Right, that’s the thing - I think it’s definitely an honest essay if nothing else. I’m not particularly interested in washing my personality or my essay to be more appealing to admissions, regardless of if I include the stealing part or not.
And if I hadn’t been clear enough, I was very young at the time, and the circumstances rather demanded it (although there obviously isn’t any justification for stealing). I don’t speak about it with any sort of pride or self-satisfaction, it’s entirely regretful/remorseful. The intent of including it is to place emphasis on the “redemption” part and how I use my story as inspiration to help others (my volunteer work/extracurriculars tie into this). The possibility that a school sees me as a delinquent is negligible - and if they’re too face-value to move on from that part, then I wouldn’t mind if I’m not accepted.
The essay itself is pretty polished. The “intensive purposes” part is related to a belief system of how I think the English language should function (not relevant for a college essay subforum and not the kind of language present in my essay). The “tows the line” part was pretty goofy though - I’ll own up to that.
Anyways, thank you all for the input. Chances are I’ll probably play it safe and not include it, at least for my reach schools.
“The circumstances rather demanded it…” When I read something like that, it’s a red flag. If any of that attitude comes across in the essay, it would be a real turn off.
The point isn’t if any poster likes the idea. Its how those adcoms react. You want to show the attributes they want in the class. Among other qualities, that includes integrity.
And a focus on the high school years, the growth there. This isn’t a hs essay meant to see deep secrets you reveal, for a writing teacher who knows you, the person you are now. It’s for strangers, reviewing you for an admit.

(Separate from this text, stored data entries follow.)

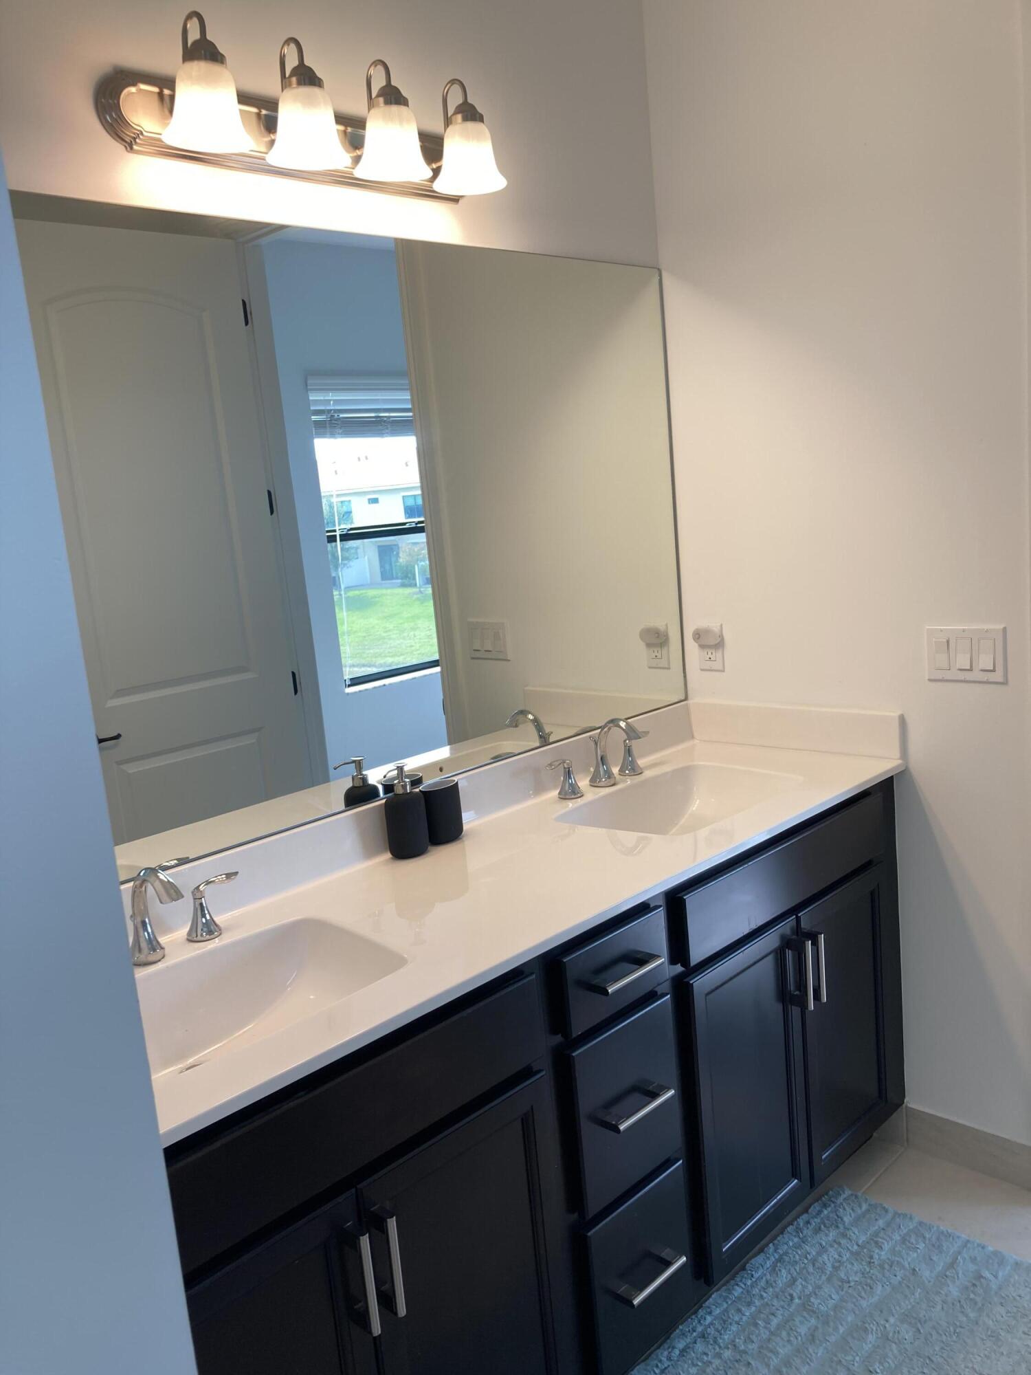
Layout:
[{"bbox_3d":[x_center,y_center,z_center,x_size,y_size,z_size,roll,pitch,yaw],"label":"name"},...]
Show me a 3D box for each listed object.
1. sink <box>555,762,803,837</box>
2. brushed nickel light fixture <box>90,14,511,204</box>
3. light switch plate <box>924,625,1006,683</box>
[{"bbox_3d":[0.341,0.292,2.272,0.308,0.140,0.480,4,14,45],"label":"sink"},{"bbox_3d":[-0.287,-0.954,1.834,0.187,0.192,0.764,4,14,45],"label":"brushed nickel light fixture"},{"bbox_3d":[0.910,-0.065,2.249,0.162,0.115,0.008,4,14,45],"label":"light switch plate"}]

It’s one thing to briefly reference your actions as a child. It’s another to make childhood actions a major part of the essay. The person they’ll tevuew for admit is your present self. You could note “actions I’m not proud of, in retrospect.” They don’t need all the down and dirty.
You make the choice. But they get to choose whether they admit you. So yes, the right presentation matters. Not “It’s me. I’m not going to wash out my personality.”

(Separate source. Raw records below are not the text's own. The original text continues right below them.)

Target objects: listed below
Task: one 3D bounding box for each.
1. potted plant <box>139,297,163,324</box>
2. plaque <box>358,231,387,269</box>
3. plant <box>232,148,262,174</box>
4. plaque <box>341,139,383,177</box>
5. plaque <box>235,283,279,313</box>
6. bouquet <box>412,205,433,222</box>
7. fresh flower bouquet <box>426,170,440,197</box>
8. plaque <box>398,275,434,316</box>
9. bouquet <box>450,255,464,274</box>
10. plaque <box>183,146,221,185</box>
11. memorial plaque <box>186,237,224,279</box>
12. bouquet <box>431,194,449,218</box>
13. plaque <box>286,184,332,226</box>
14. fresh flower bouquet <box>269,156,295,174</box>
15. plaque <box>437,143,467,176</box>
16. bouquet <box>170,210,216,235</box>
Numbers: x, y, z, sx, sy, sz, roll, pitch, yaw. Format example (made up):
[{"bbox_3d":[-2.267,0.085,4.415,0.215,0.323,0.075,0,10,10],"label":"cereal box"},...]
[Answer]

No idea what colleges this is for. But be savvy. Know what strikes the right chords.
It’s not a major part of the essay, by any stretch. It’s intended as an emphasis on how much I’ve grown since then and what my goals are now. Even in the draft in which I’m considering including it, it’s mentioned more in passing than anything.
I’m not particularly sure where it seemed like I was curious if a poster would like it or not. The question is more about whether the mere mention of it would unsettle an admissions board or if it’s appropriate if handled appropriately.
As for the “right presentation” comment, I think that mostly comes down to a matter of opinion. IMO if a college doesn’t like what I have to say then it’s probably a good indicator that I’m not a great fit for the school. I’d rather not force a different version of myself to strike “the right chords”. I’m writing my essays tactically, but there’s a fine line between being smart about applications and tailoring my personality.
If adapting your wants to theirs is a hassle, just understand this is about how you fit what they want. Applying with the idea a reject is some fortuitous sign? You should already know if the school is a fit, if you want them, before you invest the energy. IMO.
I actually kind of like it. Done right it could be a great break from all the “How Model UN changed my life” and “My mission trip” essays AOs must be sick to death of reading. Do have someone read it for tone and make sure it’s really about your good qualities, but I think if you avoid self-pity it could make for a compelling essay.
Nobody here ever read Les Miserables? Yes, it’s a risky subject; no, it should not be taboo. As a lawyer and a frequent essay reader for CC kids in a quandary, I’d be happy to give you an opinion if you like.